Em outro depoimento concedido em março deste ano, Crivelatti falou sobre as esculturas douradas de um barco e de uma palmeira que também foram entregues a Bolsonaro em uma viagem oficial. O militar afirmou que também levou as esculturas à sede do PL. O tenente-coronel Mauro Cid tentou vender as esculturas, mas não conseguiu porque elas não eram de ouro, segundo a investigação.
Conforme Crivelatti, foi o general Mauro Lourena Cid, pai de Cid, que lhe entregou as esculturas em maio do ano passado. Na ocasião, segundo o depoente, os dois se encontraram em um restaurante em Brasília depois que o general o ligou dizendo que precisava entregar alguns bens “que seriam de propriedade do ex-presidente”.
O assessor, então, afirmou que no mesmo dia levou as esculturas à sala da assessoria de Bolsonaro na sede do PL. No local, ele e Câmara consultaram o sistema que registra o acervo privado do ex-presidente e constataram que os objetos não estavam registrados. Crivelatti conta que levou as esculturas à fazenda Piquet, uma propriedade do ex-piloto de Fórmula 1 Nelson Piquet, “deixando o material junto com os itens do acervo privado do ex-presidente”.

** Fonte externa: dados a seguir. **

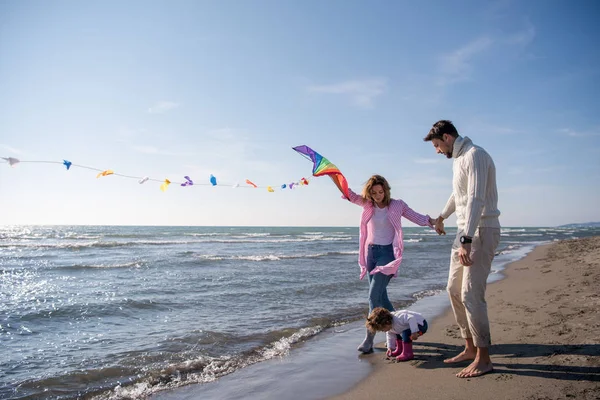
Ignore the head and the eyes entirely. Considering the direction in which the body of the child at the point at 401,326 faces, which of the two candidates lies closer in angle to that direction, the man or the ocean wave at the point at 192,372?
the ocean wave

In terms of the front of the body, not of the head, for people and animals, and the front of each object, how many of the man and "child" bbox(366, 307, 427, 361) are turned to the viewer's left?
2

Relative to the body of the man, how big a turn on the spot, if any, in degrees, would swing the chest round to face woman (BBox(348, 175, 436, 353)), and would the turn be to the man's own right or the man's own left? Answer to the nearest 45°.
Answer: approximately 45° to the man's own right

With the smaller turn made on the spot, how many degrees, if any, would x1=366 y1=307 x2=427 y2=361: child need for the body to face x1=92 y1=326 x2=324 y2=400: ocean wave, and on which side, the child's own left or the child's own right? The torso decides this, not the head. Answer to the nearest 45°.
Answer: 0° — they already face it

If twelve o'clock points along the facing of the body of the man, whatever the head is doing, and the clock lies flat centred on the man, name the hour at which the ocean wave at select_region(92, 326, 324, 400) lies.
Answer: The ocean wave is roughly at 12 o'clock from the man.

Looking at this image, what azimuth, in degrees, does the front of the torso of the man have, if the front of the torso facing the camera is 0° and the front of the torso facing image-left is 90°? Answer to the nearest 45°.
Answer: approximately 90°

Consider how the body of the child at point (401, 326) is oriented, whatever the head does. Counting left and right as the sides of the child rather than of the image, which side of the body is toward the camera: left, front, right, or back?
left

Em nota, o PL afirmou que "não tem conhecimento sobre qualquer kit de joias que tenha sido supostamente levado à sede do Partido".
"Reiteramos nosso compromisso com a transparência e a ética, e estamos à disposição para quaisquer esclarecimentos que se façam necessários. Temos também total confiança na honestidade do Presidente Bolsonaro e estamos certos de que a sua inocência prevalecerá", ressaltou.
Envelopes
Crivelatti também disse que entregou ao ex-presidente envelopes brancos repassados pelo tenente-coronel Mauro Cid. O militar afirmou à polícia que não olhou o conteúdo dos envelopes entregues ao ex-presidente em duas oportunidades, mas disse que sentiu que “envolvia um volume” e não se tratava apenas de um pedaço de papel.
Em depoimento à PF, o general Mauro Lourena disse ter entregue a Bolsonaro US$ 68 mil que foram adquiridos com a venda de relógios recebidos pela Presidência. Segundo Lourena, os repasses a Bolsonaro foram feitos "de forma fracionada".
O advogado de Osmar Crivelatti, Flávio Raupp, afirmou que está analisando o que foi tornado público e frisou que, desde que assumiu a defesa do militar, ele contribuiu para esclarecer os fatos.
– O próprio Cid (...) declarou que o Crivelatti somente tomou conhecimento dos fatos no momento de resolver a bobagem que fizeram, vender o acervo privado, sem consulta à União – disse.
Já o advogado de Câmara, Eduardo Kuntz, ressaltou que "recebeu com profunda consternação e surpresa a informação" de que o militar foi indiciado pela PF. "Todas as ações realizadas pelo coronel, enquanto exercia a função de assessor do ex-chefe do Poder Executivo e responsável pelo acervo presidencial, foram realizadas no sentido de manter total zelo e cuidado com referidos documentos, nos termos da legislação em vigor, sendo incompreensível a sua inclusão nesta investigação", pontuou.